National Allotments Week 5th-11th August
The National Allotment Society’s yearly celebration of allotments is back and, in their own words, they want allotment societies and associations to “dust off their bunting and BBQs, spread the word and hold a jolly good knees-up!” The aim of the ‘Party on the Plot’ is to show the local community why allotments are so important, not just for the people who garden them, but for families, schools and wildlife too. Visit the National Allotments Week website for more information.
Andrew Tokely, who gardens a plot in Suffolk said “Allotments are a great source of information for gardeners wishing to grow vegetables. Whilst looking around a site you will spot different ways crops are being grown or protected. All plot holders are always happy to give help and advice. Many sites, including ours, also have a wildlife area with a dipping pond that is always of interest to children who visit the site. Plus they can see the crops growing on site rather than something on a supermarket shelf or served on a plate.”

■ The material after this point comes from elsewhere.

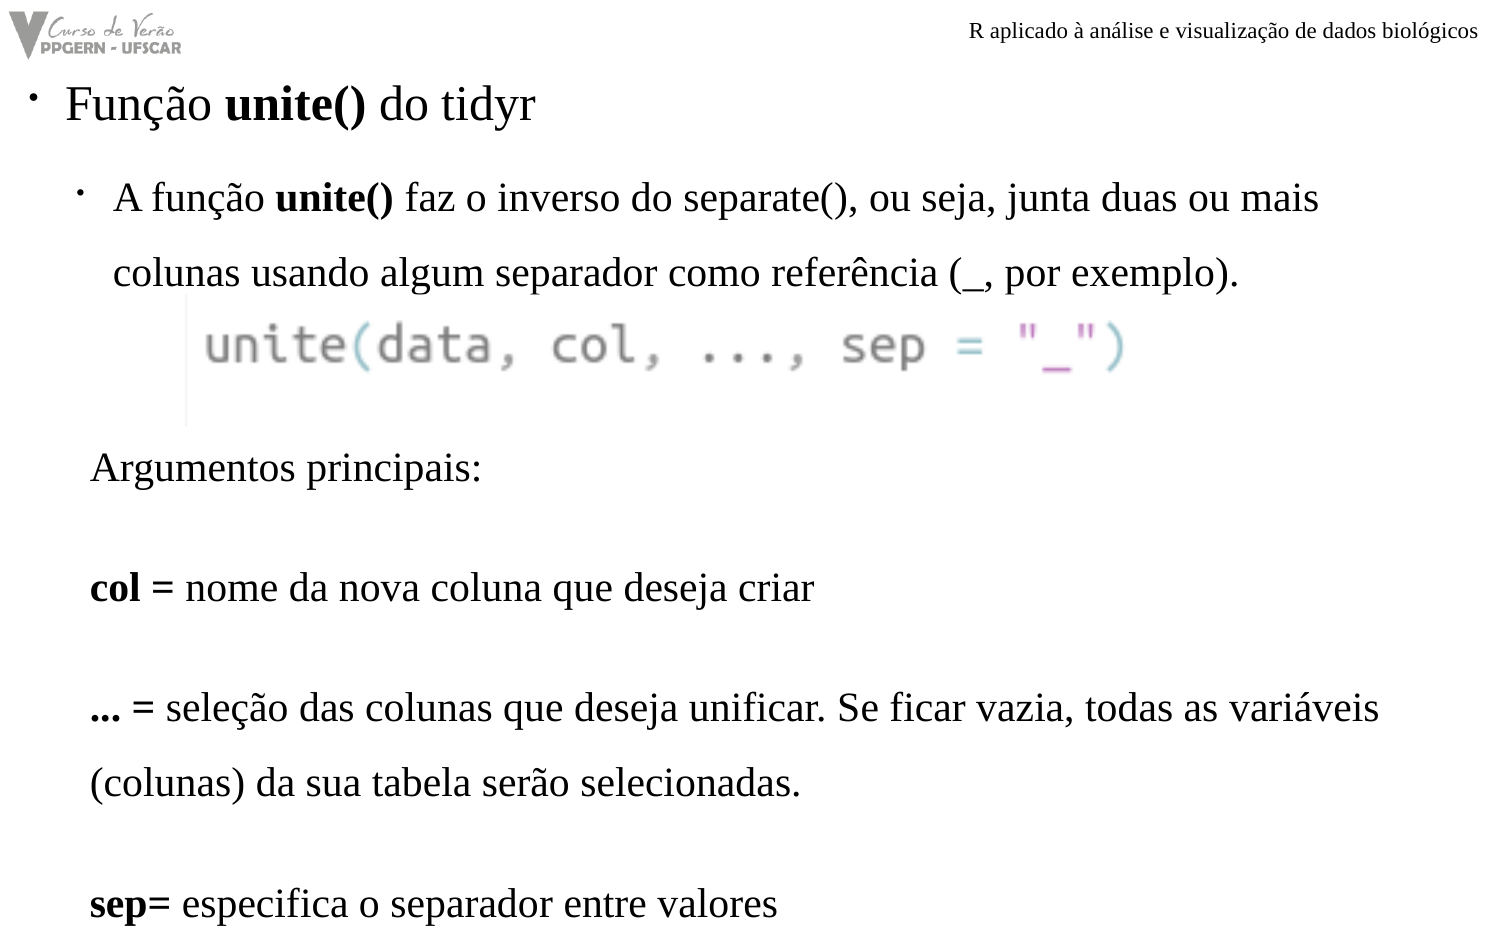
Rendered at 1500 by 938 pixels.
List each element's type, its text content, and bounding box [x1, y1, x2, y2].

Big Butterfly Count helps to determine state of butterfly populations
If you haven’t taken part in the Big Butterfly Count yet, there’s still time. It runs until 11th August and you can download and print an ID chart to help you. Simply sit in a sunny spot for 15 minutes and count how many butterflies you see. Last year’s survey showed that 15 of the 21 species included in the count had declined, which is a massive blow for butterflies in the UK. The cold, wet spring hasn’t helped, but experts are hoping that July’s hot weather has helped populations bounce back, which is another reason why the Big Butterfly Count is so important.

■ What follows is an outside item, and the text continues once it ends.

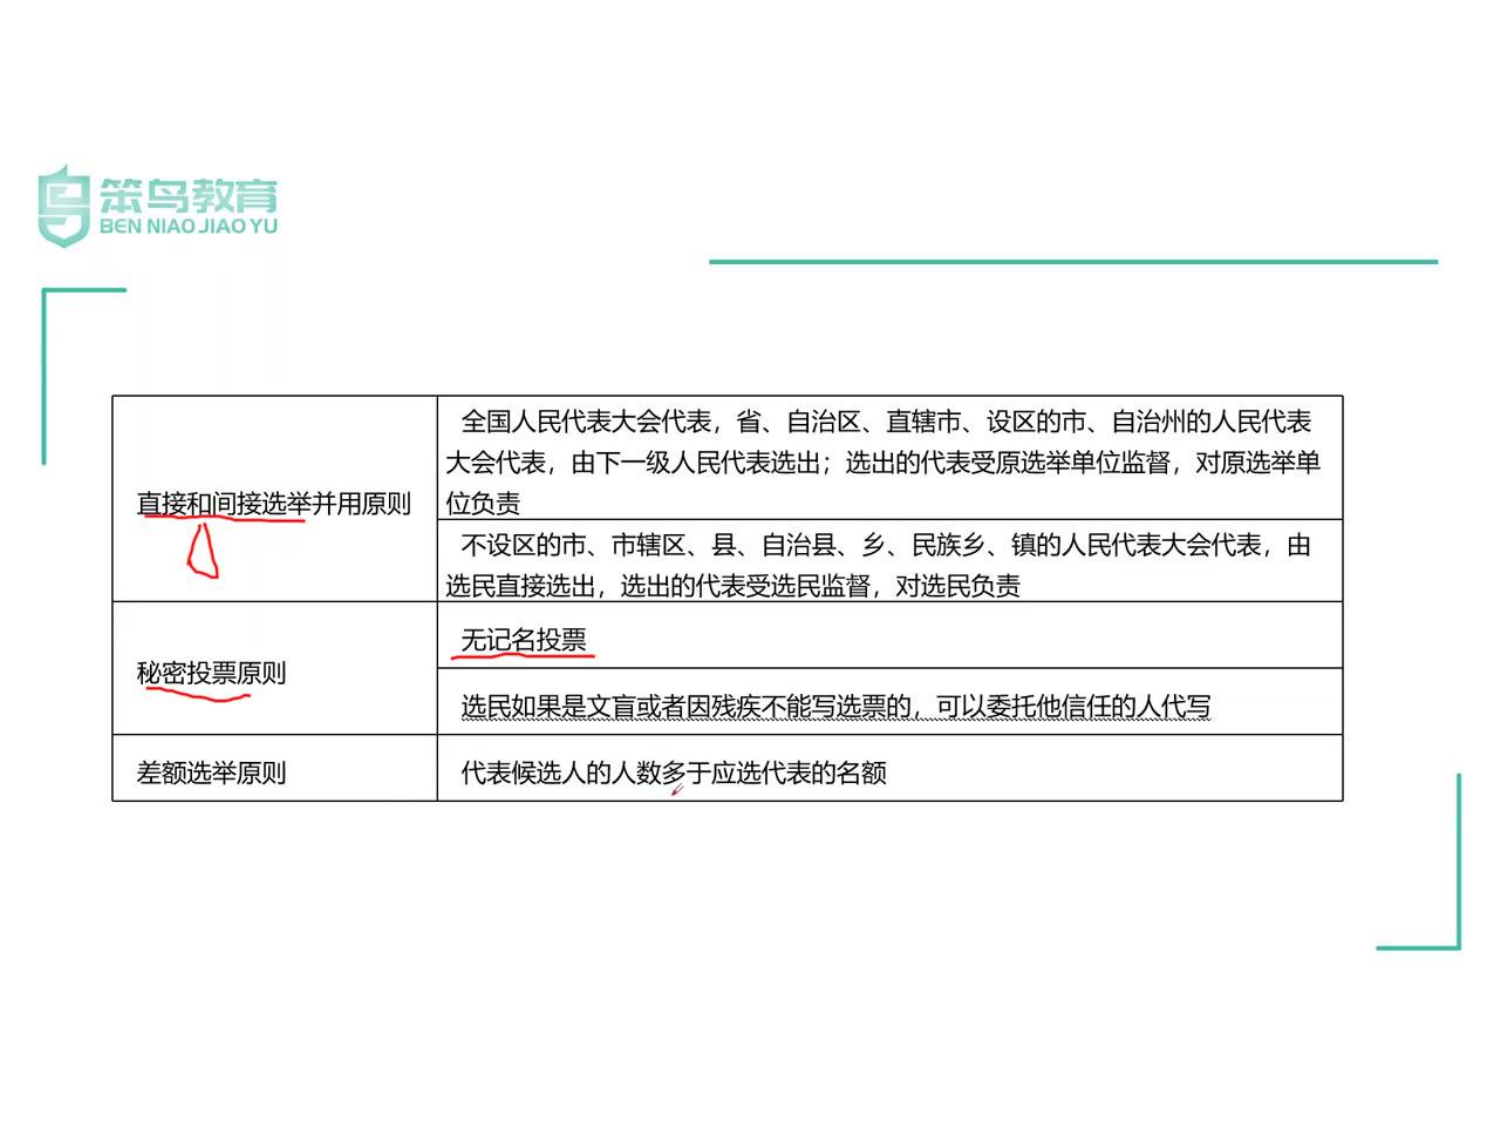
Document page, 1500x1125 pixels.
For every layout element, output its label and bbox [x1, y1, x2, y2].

picture [0, 140, 1500, 985]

Bacteria to fertilise plants?
All plants need nitrogen for optimum growth. Some like peas, beans and other legumes manage this themselves, but others rely on the addition of manure or synthetic fertilisers to provide the correct levels of nutrients. A bacteria found naturally in sugar cane juices traps nitrogen and could be the end of synthetic nitrogen fertilisers, which are made from fossil fuels. Scientists at the University of Nottingham have developed a way of introducing the bacteria into plants’ roots by coating seeds or inoculating seedlings. The plants are then able to convert nitrogen from the air, taking away the need for additional fertilisers. Field tests are being carried out on tomatoes, wheat, maize, oil seed rape and grasses and the experts behind the project claim that the technology could become commercially available within three years.